PARTIES DE L'EXERCICE >>
**1.** Dans le récit sur les routes possibles depuis Luang-Prabang, quel était le but officiel de la mission ?
**2.** Écrivez la suite du récit sur les routes possibles depuis Luang-Prabang, à partir de l'endroit où il s'arrête.

EXTRAIT DU DOCUMENT >>
■ ■ ■ ■ ■ ■ ■

La seconde route était la plus directe : elle consistait à remonter droit au nord le cours du Nam Hou, affluent de la rive gauche du Cambodge, et à atteindre directement les frontières du Yun-nan, auquel Luang-Prabang est à peu près limitrophe dans cette direction, et où nous pouvions retrouver le fleuve que nous étions chargés d’explorer.

La troisième route nous conduisait jusqu’au Kouang-si, en traversant la zone, occupée par des tribus mixtes, qui sépare le Tong-king de la Chine.

Ce dernier trajet, peut-être moins dangereux que les deux autres, nous écartait complètement du but officiel de notre mission, qui était la reconnaissance de la vallée du Mékong, mais il nous faisait visiter la région la moins connue encore de toute l’Indo-Chine, et vraisemblablement la plus curieuse au point de vue géographique. Quel que fût son attrait, nous devions nous contenter de l’indiquer aux explorateurs qui viendraient plus tard compléter notre œuvre.

■ ■ ■ ■ ■ ■ ■

DONNÉES ENREGISTRÉES >>
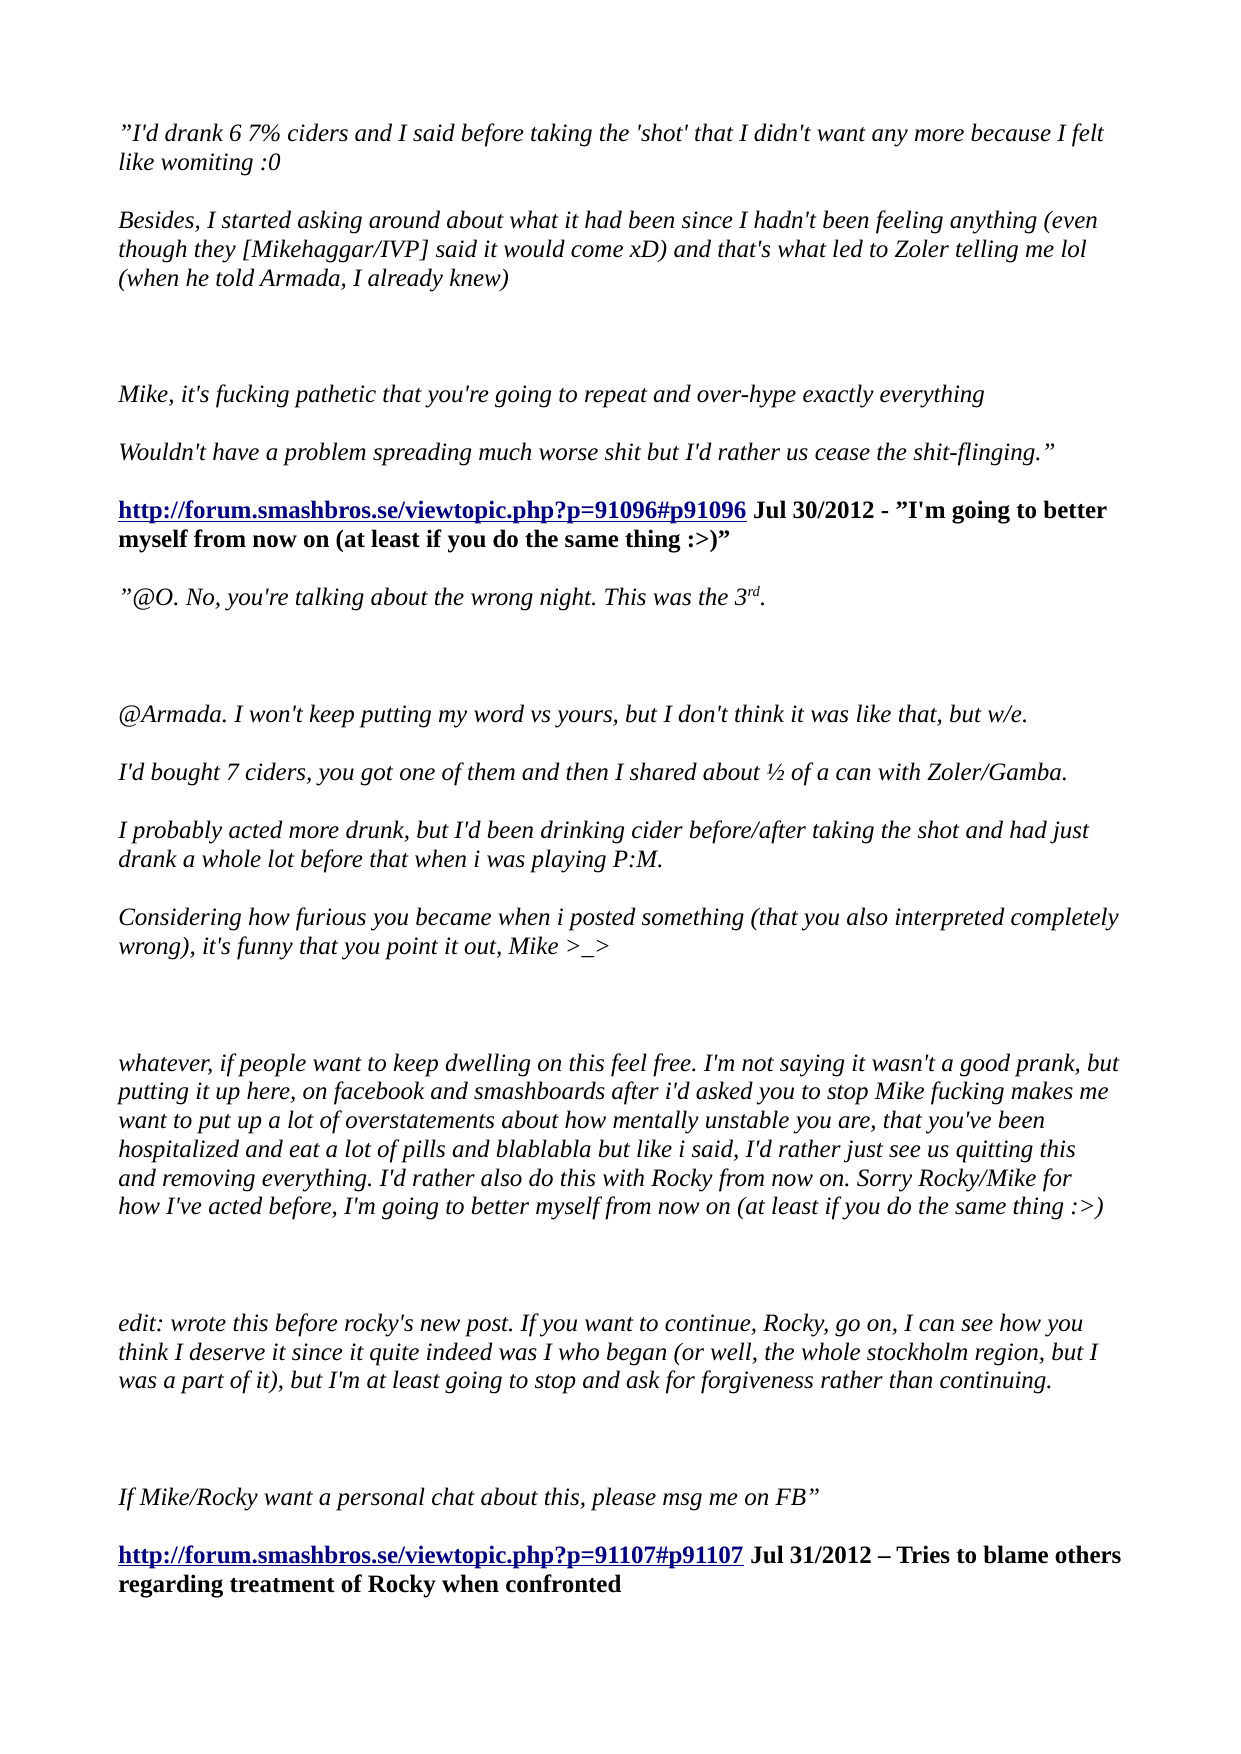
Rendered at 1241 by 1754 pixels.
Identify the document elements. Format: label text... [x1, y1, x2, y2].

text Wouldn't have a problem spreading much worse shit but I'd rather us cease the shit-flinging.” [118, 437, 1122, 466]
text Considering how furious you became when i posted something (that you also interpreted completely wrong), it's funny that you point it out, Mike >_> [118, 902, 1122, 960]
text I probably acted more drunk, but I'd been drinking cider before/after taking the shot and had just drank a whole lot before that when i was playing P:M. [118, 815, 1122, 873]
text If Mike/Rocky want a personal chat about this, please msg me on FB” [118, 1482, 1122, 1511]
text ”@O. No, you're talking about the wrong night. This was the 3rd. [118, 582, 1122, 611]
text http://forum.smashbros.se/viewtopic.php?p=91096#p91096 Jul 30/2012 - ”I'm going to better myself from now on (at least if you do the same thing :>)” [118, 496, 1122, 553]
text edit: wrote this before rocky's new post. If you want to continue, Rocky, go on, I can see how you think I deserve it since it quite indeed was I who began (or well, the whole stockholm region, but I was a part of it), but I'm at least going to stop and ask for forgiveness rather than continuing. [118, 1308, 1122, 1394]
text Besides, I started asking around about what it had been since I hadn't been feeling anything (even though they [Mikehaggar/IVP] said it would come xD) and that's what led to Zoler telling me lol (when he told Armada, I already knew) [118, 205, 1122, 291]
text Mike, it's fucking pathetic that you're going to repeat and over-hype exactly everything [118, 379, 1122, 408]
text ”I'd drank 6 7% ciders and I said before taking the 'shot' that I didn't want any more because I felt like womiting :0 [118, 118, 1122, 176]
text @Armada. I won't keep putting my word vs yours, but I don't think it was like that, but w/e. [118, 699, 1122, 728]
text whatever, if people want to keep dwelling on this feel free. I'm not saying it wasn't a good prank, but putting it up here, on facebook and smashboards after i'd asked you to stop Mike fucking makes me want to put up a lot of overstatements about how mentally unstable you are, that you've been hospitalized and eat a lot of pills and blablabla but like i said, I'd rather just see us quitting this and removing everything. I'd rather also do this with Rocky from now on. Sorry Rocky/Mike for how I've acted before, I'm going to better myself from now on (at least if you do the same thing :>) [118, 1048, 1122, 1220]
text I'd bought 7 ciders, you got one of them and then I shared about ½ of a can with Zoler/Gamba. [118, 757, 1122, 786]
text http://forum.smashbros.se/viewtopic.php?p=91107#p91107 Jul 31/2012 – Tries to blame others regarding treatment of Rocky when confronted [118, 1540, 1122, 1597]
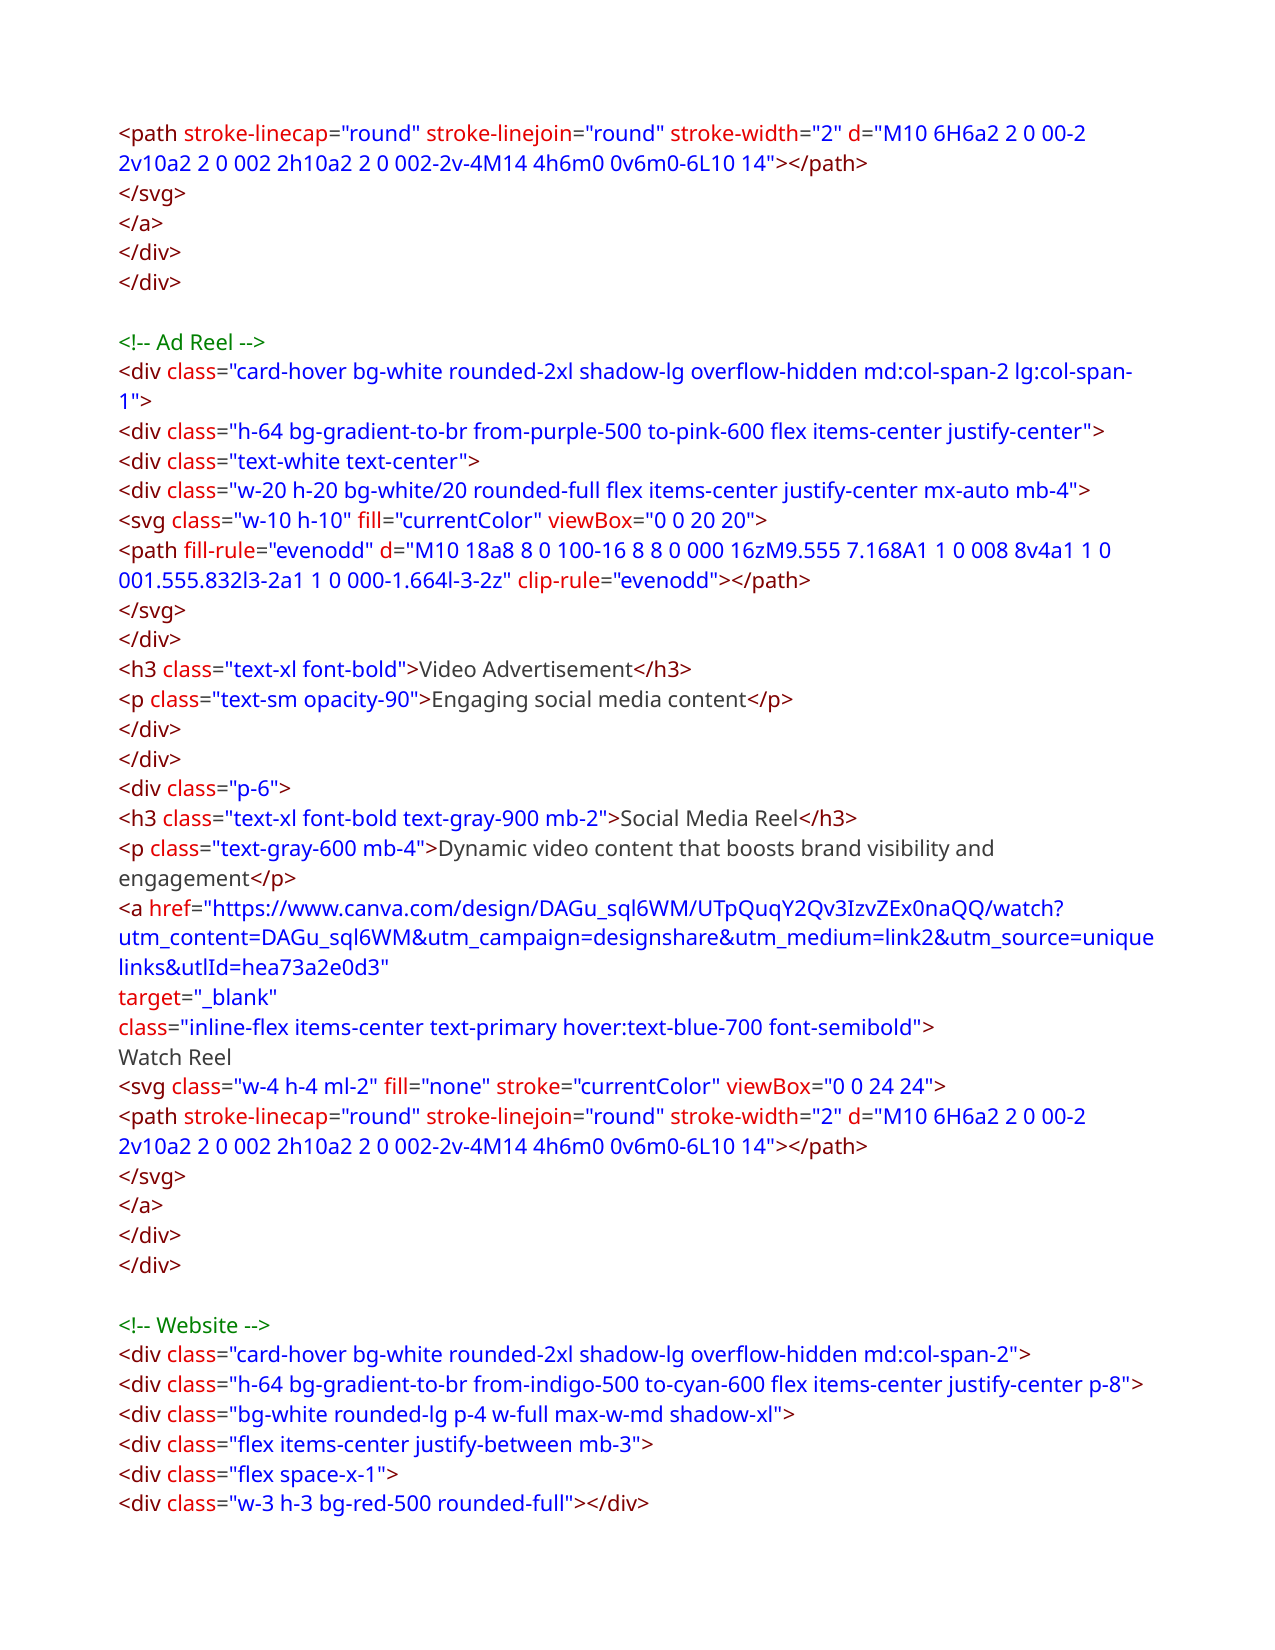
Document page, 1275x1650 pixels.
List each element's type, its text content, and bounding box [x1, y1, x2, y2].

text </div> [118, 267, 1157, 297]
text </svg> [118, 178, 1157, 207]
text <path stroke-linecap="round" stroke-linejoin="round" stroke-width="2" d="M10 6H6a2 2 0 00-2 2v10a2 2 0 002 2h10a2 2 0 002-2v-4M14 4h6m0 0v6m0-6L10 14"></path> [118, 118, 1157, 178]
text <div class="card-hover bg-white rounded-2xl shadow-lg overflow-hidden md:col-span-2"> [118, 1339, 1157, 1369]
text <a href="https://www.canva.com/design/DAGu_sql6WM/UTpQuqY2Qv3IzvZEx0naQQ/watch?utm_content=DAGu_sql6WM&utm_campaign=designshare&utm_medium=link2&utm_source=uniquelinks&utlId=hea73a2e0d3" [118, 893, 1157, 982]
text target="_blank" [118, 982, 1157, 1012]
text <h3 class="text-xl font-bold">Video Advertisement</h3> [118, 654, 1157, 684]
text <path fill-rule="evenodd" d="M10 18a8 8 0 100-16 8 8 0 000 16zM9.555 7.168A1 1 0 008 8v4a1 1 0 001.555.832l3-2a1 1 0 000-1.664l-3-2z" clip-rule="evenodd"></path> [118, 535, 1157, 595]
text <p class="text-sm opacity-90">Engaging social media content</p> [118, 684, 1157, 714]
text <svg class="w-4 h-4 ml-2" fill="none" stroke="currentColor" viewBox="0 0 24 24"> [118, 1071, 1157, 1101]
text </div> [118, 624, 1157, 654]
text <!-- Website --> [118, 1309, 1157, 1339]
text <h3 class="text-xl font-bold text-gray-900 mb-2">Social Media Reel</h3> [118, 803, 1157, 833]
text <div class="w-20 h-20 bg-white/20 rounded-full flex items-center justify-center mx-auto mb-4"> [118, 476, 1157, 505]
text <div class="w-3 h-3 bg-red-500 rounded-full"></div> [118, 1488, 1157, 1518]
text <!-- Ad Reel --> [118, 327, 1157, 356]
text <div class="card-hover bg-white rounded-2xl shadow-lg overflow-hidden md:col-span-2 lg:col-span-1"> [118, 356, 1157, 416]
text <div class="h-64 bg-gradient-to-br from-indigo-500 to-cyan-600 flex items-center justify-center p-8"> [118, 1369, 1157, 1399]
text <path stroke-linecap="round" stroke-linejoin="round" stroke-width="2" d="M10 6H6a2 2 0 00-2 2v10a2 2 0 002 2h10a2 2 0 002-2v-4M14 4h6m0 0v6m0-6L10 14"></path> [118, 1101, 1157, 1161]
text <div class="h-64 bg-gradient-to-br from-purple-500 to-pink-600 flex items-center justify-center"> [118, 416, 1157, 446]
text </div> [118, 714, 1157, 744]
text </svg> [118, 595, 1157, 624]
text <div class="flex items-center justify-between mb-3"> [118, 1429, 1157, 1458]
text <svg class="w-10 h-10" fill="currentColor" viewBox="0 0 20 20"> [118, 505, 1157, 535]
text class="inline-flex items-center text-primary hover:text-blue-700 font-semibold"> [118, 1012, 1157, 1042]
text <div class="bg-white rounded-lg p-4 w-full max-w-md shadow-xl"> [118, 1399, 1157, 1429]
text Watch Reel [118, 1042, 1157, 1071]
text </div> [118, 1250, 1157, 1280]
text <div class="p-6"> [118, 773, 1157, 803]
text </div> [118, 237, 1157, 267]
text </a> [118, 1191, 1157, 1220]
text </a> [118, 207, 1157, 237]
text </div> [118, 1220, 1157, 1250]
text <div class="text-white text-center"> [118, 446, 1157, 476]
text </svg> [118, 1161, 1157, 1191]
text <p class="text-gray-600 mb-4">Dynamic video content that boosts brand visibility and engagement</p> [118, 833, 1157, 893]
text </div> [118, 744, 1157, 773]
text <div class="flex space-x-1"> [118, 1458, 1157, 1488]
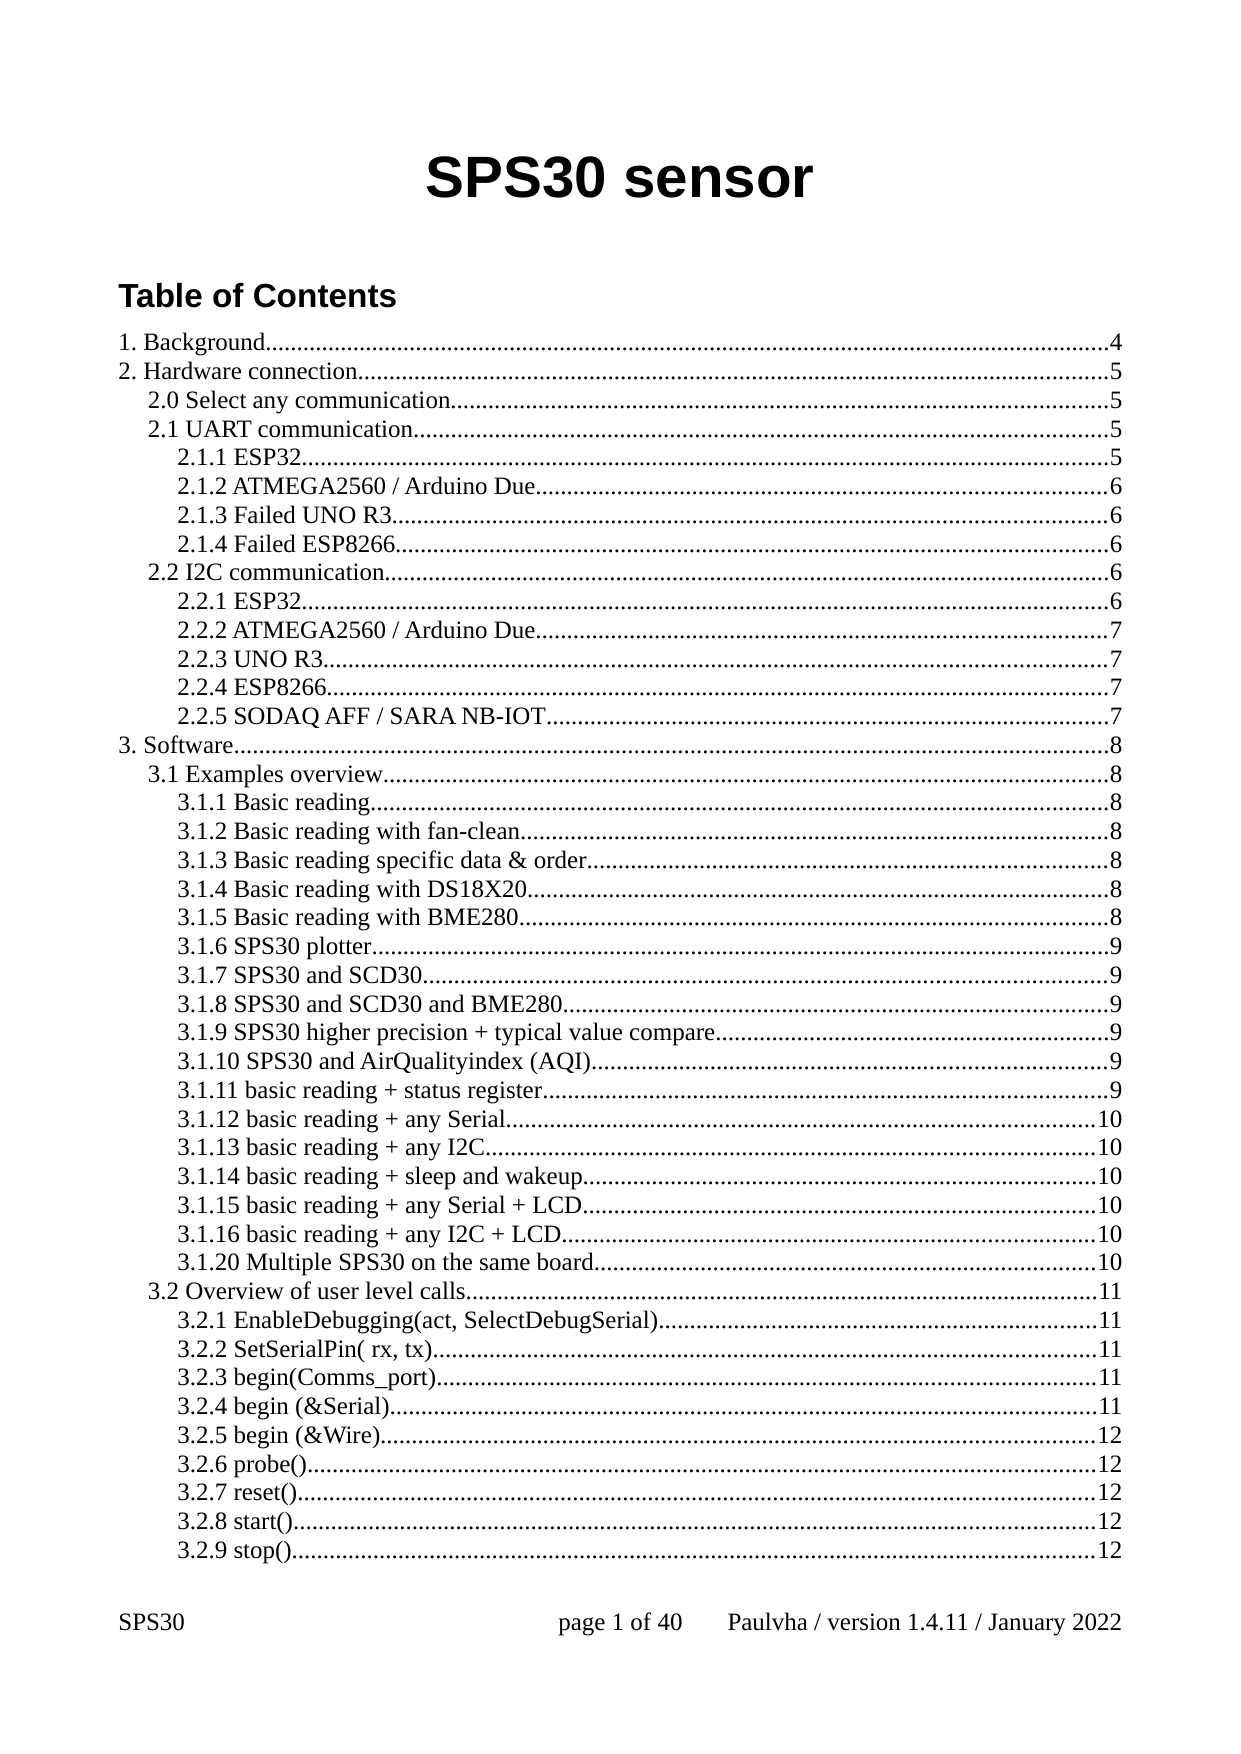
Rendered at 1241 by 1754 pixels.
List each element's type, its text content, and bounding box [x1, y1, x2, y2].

■ ■ ■ ■ ■ ■ ■

RÉPONSES DE L'EXERCICE >>
**1.** La reconnaissance de la vallée du Mékong.

**2.**
La discussion restait ouverte entre les deux premières routes, la route du fleuve et celle du Nam Hou. Le commandant de Lagrée penchait visiblement pour la seconde. Je plaidai vivement auprès de lui la cause de la première ; notre travail géographique m’aurait paru moins intéressant et moins complet s’il n’avait compris le relevé entier du cours du fleuve, que nous espérions encore à ce moment remonter jusque dans sa partie tibétaine.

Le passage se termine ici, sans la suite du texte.